Fig. 1 is a flowchart of a video processing method according to an embodiment of the present application;

fig. 2 is a flowchart of a video frame selection method according to an embodiment of the present disclosure;

fig. 3 is a schematic diagram of a video cross-assembly according to an embodiment of the present application;

fig. 4 is a block diagram of a video processing apparatus according to an embodiment of the present application;

fig. 5 is a schematic structural diagram of an electronic device according to an embodiment of the present application.

Detailed Description

The technical solutions of the present application will be described clearly and completely with reference to the following embodiments, and it should be understood that the described embodiments are some, but not all embodiments of the present application. All other embodiments, which can be derived by a person skilled in the art from the embodiments given herein without making any creative effort, shall fall within the protection scope of the present application.

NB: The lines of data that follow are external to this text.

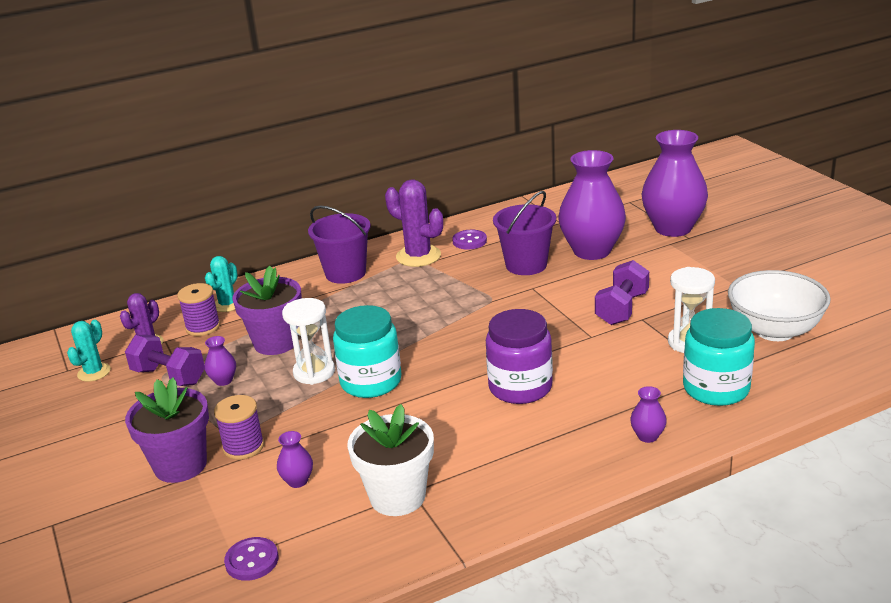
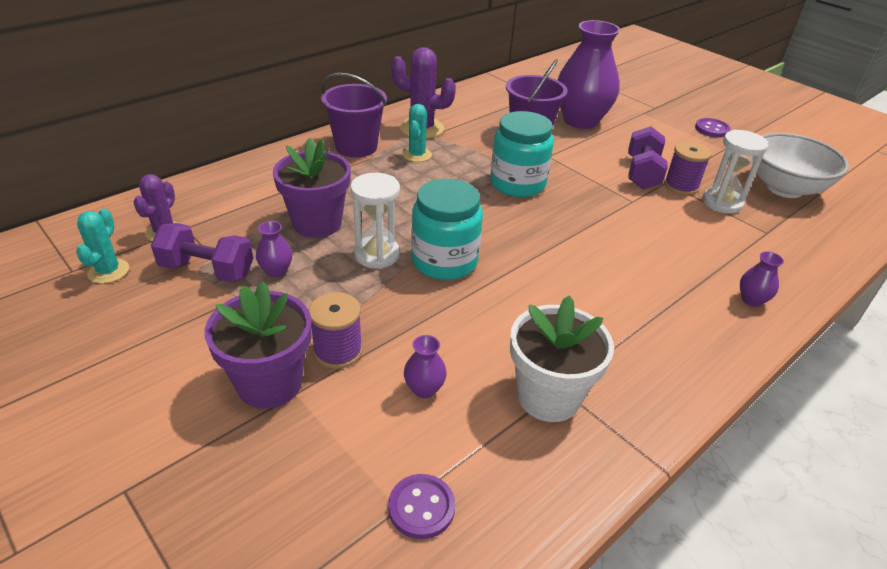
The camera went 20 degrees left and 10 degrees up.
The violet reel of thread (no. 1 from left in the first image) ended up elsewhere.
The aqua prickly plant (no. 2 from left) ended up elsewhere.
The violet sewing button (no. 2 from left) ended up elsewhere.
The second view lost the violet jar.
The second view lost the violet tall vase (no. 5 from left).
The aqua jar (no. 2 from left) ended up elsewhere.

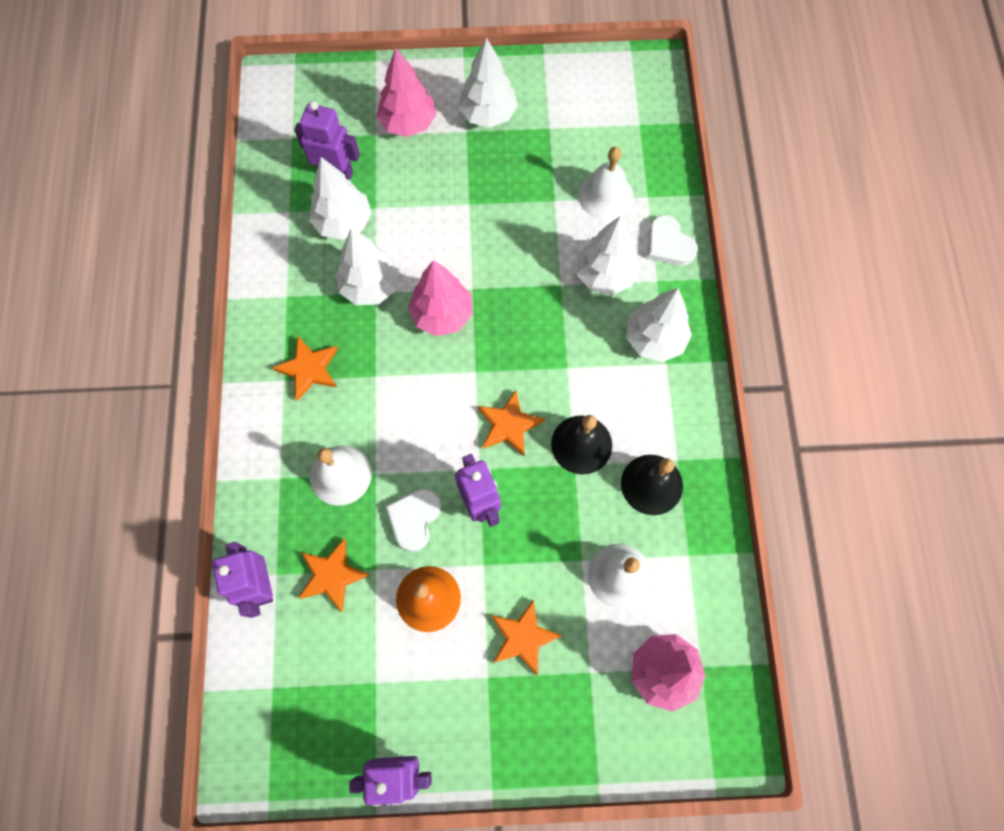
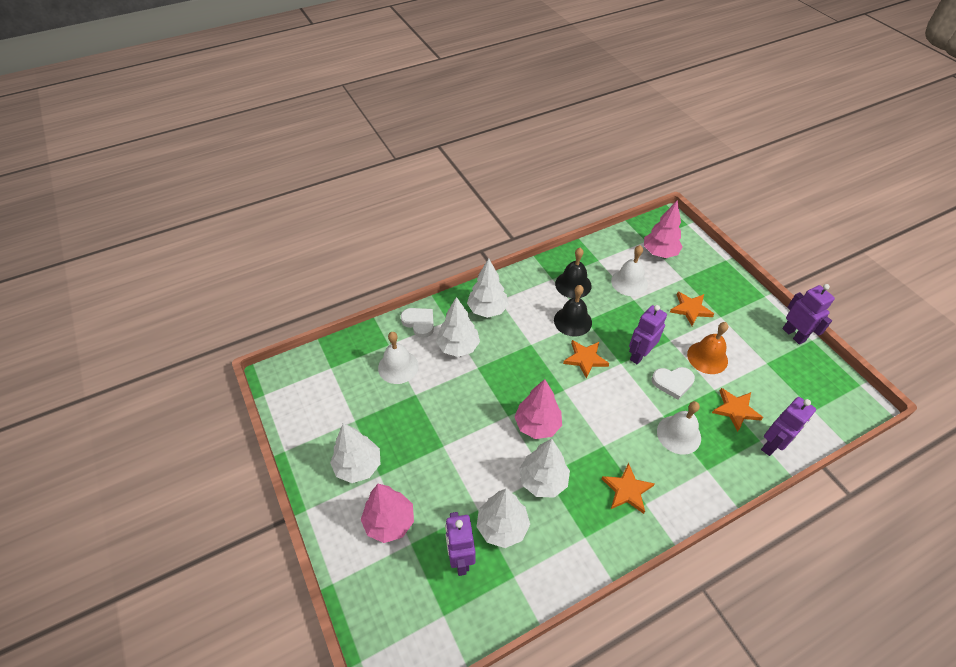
The camera went 115 degrees left and 20 degrees down.
The pure white heart (no. 2 from left in the first image) ended up facing another way, 75 degrees counterclockwise from before.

Currently, there are three ways to view video with 3D stereoscopic effect:

the first method comprises the following steps: the stereoscopic video technology mainly adopted by the 3D film is that an image with binocular parallax is directly synthesized through parallel shooting during shooting, and fine adjustment processing is carried out at the later stage. When the parallax images are played, the two parallax images exist on a picture at the same time, and corresponding videos are obtained by the left eye and the right eye of a person at the same time through special equipment (such as polarized glasses), and the parallax images are perceived as stereo images after being processed by the brain of the person.

And the second method comprises the following steps: the VR stereo video is characterized in that two videos with parallax, which are generated by two parallel cameras, are simultaneously and respectively played, the left eye and the right eye of a person respectively receive the corresponding videos by utilizing VR equipment (head-mounted equipment), and the parallax caused by the parallax is processed by the brain of the person to feel the effect of the stereo video.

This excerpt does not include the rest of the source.